The Wood Green ‘poison factory’ had been raided as the result of information given to the Algerian secret police by a man called Mohammed Meguerba. Meguerba had been in London the previous year and, in his confession to the Algerians, listed the names and addresses of some of the people he had encountered there. The raids quickly followed. In one flat, a pink jewellery box was found, containing 22 castor beans, looking like little scarabs. There was also a pestle and mortar, and a brief on-site test suggested the presence of ricin, which castor beans contain.
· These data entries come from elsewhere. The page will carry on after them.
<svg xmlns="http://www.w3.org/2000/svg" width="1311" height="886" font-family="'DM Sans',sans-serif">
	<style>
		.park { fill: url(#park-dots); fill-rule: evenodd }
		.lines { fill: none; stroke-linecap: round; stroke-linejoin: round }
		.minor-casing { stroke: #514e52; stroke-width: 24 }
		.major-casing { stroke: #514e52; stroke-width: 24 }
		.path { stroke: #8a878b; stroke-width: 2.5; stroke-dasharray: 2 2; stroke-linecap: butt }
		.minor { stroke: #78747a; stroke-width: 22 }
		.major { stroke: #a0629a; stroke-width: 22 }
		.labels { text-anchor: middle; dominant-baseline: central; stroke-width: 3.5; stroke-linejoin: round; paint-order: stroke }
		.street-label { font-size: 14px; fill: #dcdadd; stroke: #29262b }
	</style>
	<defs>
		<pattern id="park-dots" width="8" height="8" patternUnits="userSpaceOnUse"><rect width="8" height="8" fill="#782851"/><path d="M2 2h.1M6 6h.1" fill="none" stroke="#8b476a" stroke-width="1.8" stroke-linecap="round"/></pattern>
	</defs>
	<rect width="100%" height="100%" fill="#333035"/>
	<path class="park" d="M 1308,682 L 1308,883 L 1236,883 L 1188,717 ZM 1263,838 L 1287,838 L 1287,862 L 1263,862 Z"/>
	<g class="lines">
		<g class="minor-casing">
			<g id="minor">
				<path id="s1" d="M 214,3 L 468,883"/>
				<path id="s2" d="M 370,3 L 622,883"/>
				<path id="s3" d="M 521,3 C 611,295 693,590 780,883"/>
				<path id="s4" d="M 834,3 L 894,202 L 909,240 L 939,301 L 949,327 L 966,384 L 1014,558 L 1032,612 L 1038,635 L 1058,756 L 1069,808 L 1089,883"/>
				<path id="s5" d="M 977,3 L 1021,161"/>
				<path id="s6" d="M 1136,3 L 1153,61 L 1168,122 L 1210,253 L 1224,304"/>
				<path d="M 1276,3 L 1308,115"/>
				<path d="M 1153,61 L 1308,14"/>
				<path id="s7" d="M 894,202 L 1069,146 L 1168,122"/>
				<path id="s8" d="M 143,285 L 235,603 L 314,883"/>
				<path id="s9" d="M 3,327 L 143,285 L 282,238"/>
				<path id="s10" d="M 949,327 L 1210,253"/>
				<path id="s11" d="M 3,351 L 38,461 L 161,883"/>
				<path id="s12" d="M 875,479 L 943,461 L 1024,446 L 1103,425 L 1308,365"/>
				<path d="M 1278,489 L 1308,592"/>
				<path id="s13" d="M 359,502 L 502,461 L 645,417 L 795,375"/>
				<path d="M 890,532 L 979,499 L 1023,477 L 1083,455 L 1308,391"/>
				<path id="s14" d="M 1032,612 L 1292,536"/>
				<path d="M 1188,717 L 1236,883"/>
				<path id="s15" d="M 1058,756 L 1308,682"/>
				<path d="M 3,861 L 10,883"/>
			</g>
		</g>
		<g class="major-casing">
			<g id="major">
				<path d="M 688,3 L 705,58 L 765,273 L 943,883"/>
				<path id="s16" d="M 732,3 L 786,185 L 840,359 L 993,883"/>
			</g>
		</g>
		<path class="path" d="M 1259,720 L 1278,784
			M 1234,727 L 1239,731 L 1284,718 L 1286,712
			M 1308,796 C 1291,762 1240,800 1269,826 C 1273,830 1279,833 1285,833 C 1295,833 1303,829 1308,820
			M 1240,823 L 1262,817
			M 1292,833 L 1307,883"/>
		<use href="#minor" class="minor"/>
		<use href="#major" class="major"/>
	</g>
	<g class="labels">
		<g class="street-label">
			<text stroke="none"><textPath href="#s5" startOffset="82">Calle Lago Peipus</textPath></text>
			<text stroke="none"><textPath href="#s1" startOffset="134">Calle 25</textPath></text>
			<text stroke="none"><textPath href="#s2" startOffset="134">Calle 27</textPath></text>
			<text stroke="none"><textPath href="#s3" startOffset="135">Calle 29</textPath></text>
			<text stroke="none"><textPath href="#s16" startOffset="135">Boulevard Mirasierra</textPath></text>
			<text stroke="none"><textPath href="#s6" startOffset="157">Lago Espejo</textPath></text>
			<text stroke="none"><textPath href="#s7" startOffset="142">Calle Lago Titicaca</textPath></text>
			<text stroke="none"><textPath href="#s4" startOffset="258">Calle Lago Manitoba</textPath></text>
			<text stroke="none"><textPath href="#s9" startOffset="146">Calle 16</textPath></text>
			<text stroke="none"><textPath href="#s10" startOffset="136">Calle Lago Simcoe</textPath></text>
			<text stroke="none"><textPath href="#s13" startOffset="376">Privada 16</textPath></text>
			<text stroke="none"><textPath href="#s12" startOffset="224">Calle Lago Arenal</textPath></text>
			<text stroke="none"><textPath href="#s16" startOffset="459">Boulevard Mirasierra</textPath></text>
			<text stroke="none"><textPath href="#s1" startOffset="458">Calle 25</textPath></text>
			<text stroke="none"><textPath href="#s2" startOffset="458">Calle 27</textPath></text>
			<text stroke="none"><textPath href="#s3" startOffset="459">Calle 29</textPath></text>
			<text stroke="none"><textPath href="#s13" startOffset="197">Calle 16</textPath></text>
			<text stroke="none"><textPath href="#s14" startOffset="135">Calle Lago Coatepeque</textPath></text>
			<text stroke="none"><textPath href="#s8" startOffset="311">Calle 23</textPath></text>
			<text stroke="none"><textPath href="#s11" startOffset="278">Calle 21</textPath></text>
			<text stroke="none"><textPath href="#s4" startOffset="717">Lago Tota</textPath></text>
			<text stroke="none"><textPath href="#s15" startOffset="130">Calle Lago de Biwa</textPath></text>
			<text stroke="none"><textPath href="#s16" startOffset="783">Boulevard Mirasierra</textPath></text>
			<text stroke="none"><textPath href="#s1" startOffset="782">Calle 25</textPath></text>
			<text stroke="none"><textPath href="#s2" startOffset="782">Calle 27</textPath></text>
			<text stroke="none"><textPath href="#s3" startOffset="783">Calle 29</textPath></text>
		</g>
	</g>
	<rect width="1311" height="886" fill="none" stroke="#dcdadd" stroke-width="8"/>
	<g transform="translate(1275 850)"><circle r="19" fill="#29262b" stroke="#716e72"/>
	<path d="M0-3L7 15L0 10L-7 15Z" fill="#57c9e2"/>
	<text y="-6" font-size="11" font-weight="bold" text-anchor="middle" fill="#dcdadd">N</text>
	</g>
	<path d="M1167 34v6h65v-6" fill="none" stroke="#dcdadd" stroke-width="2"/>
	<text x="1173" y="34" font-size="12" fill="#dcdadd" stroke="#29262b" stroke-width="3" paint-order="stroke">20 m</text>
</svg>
This discovery the police duly passed on to the papers, but they didn’t pass on the fact that a further laboratory test had already established that the first test had been a false positive: the raids had uncovered no actual poison at all. Ricin! is cowritten by Lawrence Archer, the foreman of the jury which, two years and £20 million later, acquitted four of the five accused Algerians of all charges against them; the fifth, who had indeed rather wishfully hoped to make cyanide from apple pips, was charged with ‘conspiracy to cause a public nuisance’. After the trial, Archer and two of his fellow jurors met and became friendly with some of the defendants, and it’s their story he tells: a banal but compelling compendium of floors slept on, jobs sought, minor thievery, and fingerprints inevitably ending up in the wrong places as people with no connections and no home try to find some temporary purchase in a few North London streets. The unfortunate fact for those Algerians, and many others like them, is that their loose network of hospitality and acquaintanceship looks rather like a more sinister kind of network to a security apparatus that sees enemies around every corner.